(Supplied text)
----
Next on his radar was Abiathar the priest. He too was not a favorite of Solomon, even though he had carried the Ark of the Covenant for David. But Solomon wants him gone, but chooses to “expelled Abiathar” and send him away no longer having the role of priest. He was part of the house of Eli and scripture had prophesied this day would come and it does. Next in his sights was Joab, who was the leader of the army for many years. He had supported Adonijah during his attempt to take the throne, and that wasn’t a good decision.
So Solomon again sends Benaiah to get rid of Joab. He seems to be the closer for Solomon when it comes to removing people that have crossed the king. Joab tries to hide in the temple but it doesn’t work and he gets whacked. Benaiah takes his place as the leader of the army and made Zadok the priest in place of Abiathar. There is one more guy that Solomon deals with – Shimei. Solomon gave him clear instruction to stay put and not leave the city, but circumstances caused him to disobey and Solomon then reminds him of “all the harm that you did to David” and has his man Benaiah strike him down as well. Solomon has the kingdom established in his hands as he removes those who were either against him or his father David.
1 Kings 1 has King David very old and feeble and “he could not get warm”. Sometimes we fail to remember that the people in scripture were just that – people. David is now very old and his body is beginning to fail. The fix to his issue of always being cold was to select a beautiful woman to care for him and be able to lie in his arms as a sort of heater if you would – “Abishag the Shunammite” became the woman for the job. At this same time, there was a power grab for the throne. “Adonijah the son of Haggith exalted himself” and took the throne almost by default as no one else had stepped up and tried to lead.
----
(Written request) Please reproduce the 1 Kings commentary above in full, word for word.

(Available data)
----
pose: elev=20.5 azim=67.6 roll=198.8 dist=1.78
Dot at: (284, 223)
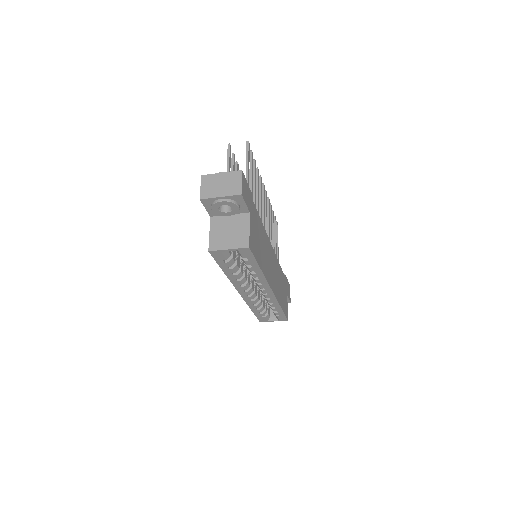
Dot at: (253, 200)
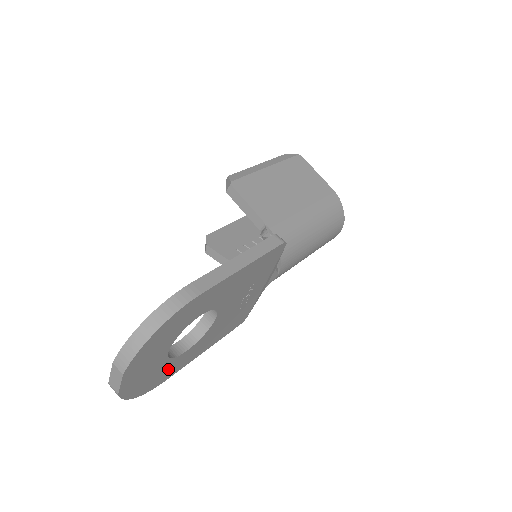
----
(Answer for this exercise)
Next on his radar was Abiathar the priest. He too was not a favorite of Solomon, even though he had carried the Ark of the Covenant for David. But Solomon wants him gone, but chooses to “expelled Abiathar” and send him away no longer having the role of priest. He was part of the house of Eli and scripture had prophesied this day would come and it does. Next in his sights was Joab, who was the leader of the army for many years. He had supported Adonijah during his attempt to take the throne, and that wasn’t a good decision.
So Solomon again sends Benaiah to get rid of Joab. He seems to be the closer for Solomon when it comes to removing people that have crossed the king. Joab tries to hide in the temple but it doesn’t work and he gets whacked. Benaiah takes his place as the leader of the army and made Zadok the priest in place of Abiathar. There is one more guy that Solomon deals with – Shimei. Solomon gave him clear instruction to stay put and not leave the city, but circumstances caused him to disobey and Solomon then reminds him of “all the harm that you did to David” and has his man Benaiah strike him down as well. Solomon has the kingdom established in his hands as he removes those who were either against him or his father David.
1 Kings 1 has King David very old and feeble and “he could not get warm”. Sometimes we fail to remember that the people in scripture were just that – people. David is now very old and his body is beginning to fail. The fix to his issue of always being cold was to select a beautiful woman to care for him and be able to lie in his arms as a sort of heater if you would – “Abishag the Shunammite” became the woman for the job. At this same time, there was a power grab for the throne. “Adonijah the son of Haggith exalted himself” and took the throne almost by default as no one else had stepped up and tried to lead.